Instructions for the task
How many lines of the data include the string "Profile"? State the number and nothing else.

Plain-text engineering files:
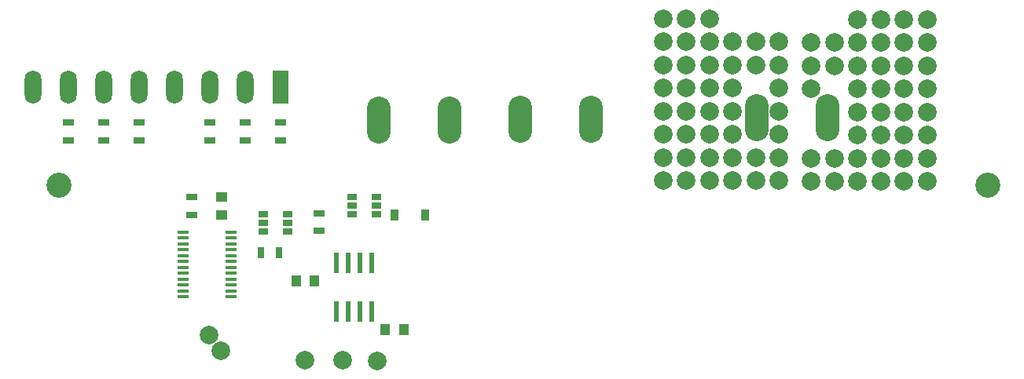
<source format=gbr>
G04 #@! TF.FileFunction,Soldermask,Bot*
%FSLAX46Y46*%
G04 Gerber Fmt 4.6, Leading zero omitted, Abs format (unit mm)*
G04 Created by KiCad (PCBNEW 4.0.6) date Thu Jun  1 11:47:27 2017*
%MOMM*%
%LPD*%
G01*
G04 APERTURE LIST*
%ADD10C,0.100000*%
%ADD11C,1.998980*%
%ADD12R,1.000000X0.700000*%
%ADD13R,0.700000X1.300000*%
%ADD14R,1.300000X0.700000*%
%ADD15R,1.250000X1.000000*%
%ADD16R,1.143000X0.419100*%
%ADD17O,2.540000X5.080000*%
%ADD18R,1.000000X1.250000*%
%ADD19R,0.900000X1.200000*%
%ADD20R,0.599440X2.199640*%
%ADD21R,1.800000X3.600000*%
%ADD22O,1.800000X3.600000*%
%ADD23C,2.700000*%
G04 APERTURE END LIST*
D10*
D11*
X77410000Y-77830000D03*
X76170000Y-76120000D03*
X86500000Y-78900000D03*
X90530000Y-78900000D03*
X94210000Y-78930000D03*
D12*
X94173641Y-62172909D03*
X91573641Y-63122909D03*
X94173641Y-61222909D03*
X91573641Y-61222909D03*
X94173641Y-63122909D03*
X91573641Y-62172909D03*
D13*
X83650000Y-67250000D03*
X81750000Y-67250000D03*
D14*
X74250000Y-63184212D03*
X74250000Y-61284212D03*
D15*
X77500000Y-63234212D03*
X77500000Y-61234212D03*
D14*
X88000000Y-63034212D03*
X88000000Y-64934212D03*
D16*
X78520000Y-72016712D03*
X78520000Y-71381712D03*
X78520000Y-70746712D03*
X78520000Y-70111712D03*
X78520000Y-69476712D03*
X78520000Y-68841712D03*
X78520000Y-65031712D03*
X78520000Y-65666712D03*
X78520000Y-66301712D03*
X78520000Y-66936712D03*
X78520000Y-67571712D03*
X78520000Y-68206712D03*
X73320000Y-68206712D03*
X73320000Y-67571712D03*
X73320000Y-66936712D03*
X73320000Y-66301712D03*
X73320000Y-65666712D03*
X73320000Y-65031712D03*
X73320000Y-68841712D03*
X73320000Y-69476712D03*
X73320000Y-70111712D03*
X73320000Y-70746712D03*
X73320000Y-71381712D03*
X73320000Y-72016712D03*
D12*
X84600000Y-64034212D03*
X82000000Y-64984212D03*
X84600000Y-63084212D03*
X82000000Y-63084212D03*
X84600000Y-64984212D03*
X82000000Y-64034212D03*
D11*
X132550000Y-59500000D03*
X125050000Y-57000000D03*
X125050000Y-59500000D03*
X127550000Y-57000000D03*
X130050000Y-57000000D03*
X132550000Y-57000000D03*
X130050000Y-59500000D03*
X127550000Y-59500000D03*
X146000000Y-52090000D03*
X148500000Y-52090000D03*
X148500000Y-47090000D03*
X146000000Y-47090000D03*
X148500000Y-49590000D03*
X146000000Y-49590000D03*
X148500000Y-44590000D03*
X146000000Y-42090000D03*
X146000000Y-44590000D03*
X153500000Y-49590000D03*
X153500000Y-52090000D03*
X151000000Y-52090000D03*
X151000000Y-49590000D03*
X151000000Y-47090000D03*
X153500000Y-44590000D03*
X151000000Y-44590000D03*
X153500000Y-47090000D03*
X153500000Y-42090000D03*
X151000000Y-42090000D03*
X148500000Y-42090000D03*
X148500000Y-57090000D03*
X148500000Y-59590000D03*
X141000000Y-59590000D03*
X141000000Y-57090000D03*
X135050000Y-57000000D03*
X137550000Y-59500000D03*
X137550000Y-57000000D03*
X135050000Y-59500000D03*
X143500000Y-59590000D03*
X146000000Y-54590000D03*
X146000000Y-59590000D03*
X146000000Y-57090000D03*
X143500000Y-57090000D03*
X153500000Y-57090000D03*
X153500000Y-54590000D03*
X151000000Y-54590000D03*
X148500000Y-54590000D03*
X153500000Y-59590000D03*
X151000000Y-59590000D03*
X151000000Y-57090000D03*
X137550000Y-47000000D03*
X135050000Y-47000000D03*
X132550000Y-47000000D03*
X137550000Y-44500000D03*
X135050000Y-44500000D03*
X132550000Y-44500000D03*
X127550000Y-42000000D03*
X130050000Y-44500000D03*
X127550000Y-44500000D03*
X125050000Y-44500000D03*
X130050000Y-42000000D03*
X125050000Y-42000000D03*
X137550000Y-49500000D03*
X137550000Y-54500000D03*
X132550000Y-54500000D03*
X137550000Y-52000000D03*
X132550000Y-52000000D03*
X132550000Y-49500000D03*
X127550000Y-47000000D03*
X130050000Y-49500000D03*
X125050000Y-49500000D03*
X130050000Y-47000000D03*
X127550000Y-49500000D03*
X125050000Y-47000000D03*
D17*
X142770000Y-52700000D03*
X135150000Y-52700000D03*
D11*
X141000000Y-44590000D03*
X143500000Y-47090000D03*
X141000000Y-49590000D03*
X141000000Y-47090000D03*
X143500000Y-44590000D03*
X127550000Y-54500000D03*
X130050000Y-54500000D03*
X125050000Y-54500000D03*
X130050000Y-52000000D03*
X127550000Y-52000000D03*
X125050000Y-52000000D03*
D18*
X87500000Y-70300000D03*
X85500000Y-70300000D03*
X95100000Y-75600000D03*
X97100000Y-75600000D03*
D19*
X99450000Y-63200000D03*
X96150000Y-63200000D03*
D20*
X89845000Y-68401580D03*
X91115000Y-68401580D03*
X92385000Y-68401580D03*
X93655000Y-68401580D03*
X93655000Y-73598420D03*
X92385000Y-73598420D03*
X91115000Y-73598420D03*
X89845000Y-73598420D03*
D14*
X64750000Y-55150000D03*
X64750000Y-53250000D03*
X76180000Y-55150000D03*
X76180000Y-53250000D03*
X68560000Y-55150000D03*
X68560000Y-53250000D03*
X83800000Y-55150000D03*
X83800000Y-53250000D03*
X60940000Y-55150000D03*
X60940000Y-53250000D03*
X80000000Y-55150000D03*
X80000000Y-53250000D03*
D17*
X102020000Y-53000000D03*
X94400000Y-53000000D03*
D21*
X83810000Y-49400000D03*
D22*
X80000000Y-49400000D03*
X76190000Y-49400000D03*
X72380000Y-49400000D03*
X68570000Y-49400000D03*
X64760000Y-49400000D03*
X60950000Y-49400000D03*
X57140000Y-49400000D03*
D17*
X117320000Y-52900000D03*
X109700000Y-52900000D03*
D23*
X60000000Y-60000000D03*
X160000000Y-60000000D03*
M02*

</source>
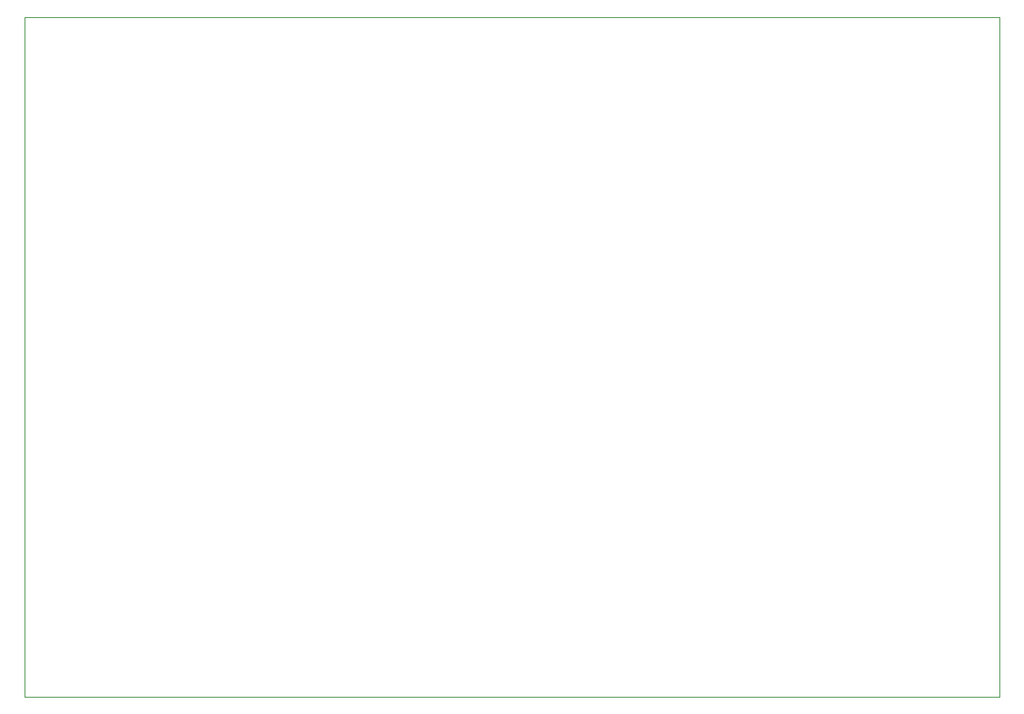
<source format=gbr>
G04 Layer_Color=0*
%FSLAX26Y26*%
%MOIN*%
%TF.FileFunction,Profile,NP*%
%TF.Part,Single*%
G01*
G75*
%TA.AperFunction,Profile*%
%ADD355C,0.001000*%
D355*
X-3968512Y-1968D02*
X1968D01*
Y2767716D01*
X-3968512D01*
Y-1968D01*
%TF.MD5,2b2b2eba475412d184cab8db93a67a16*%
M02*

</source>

Result
2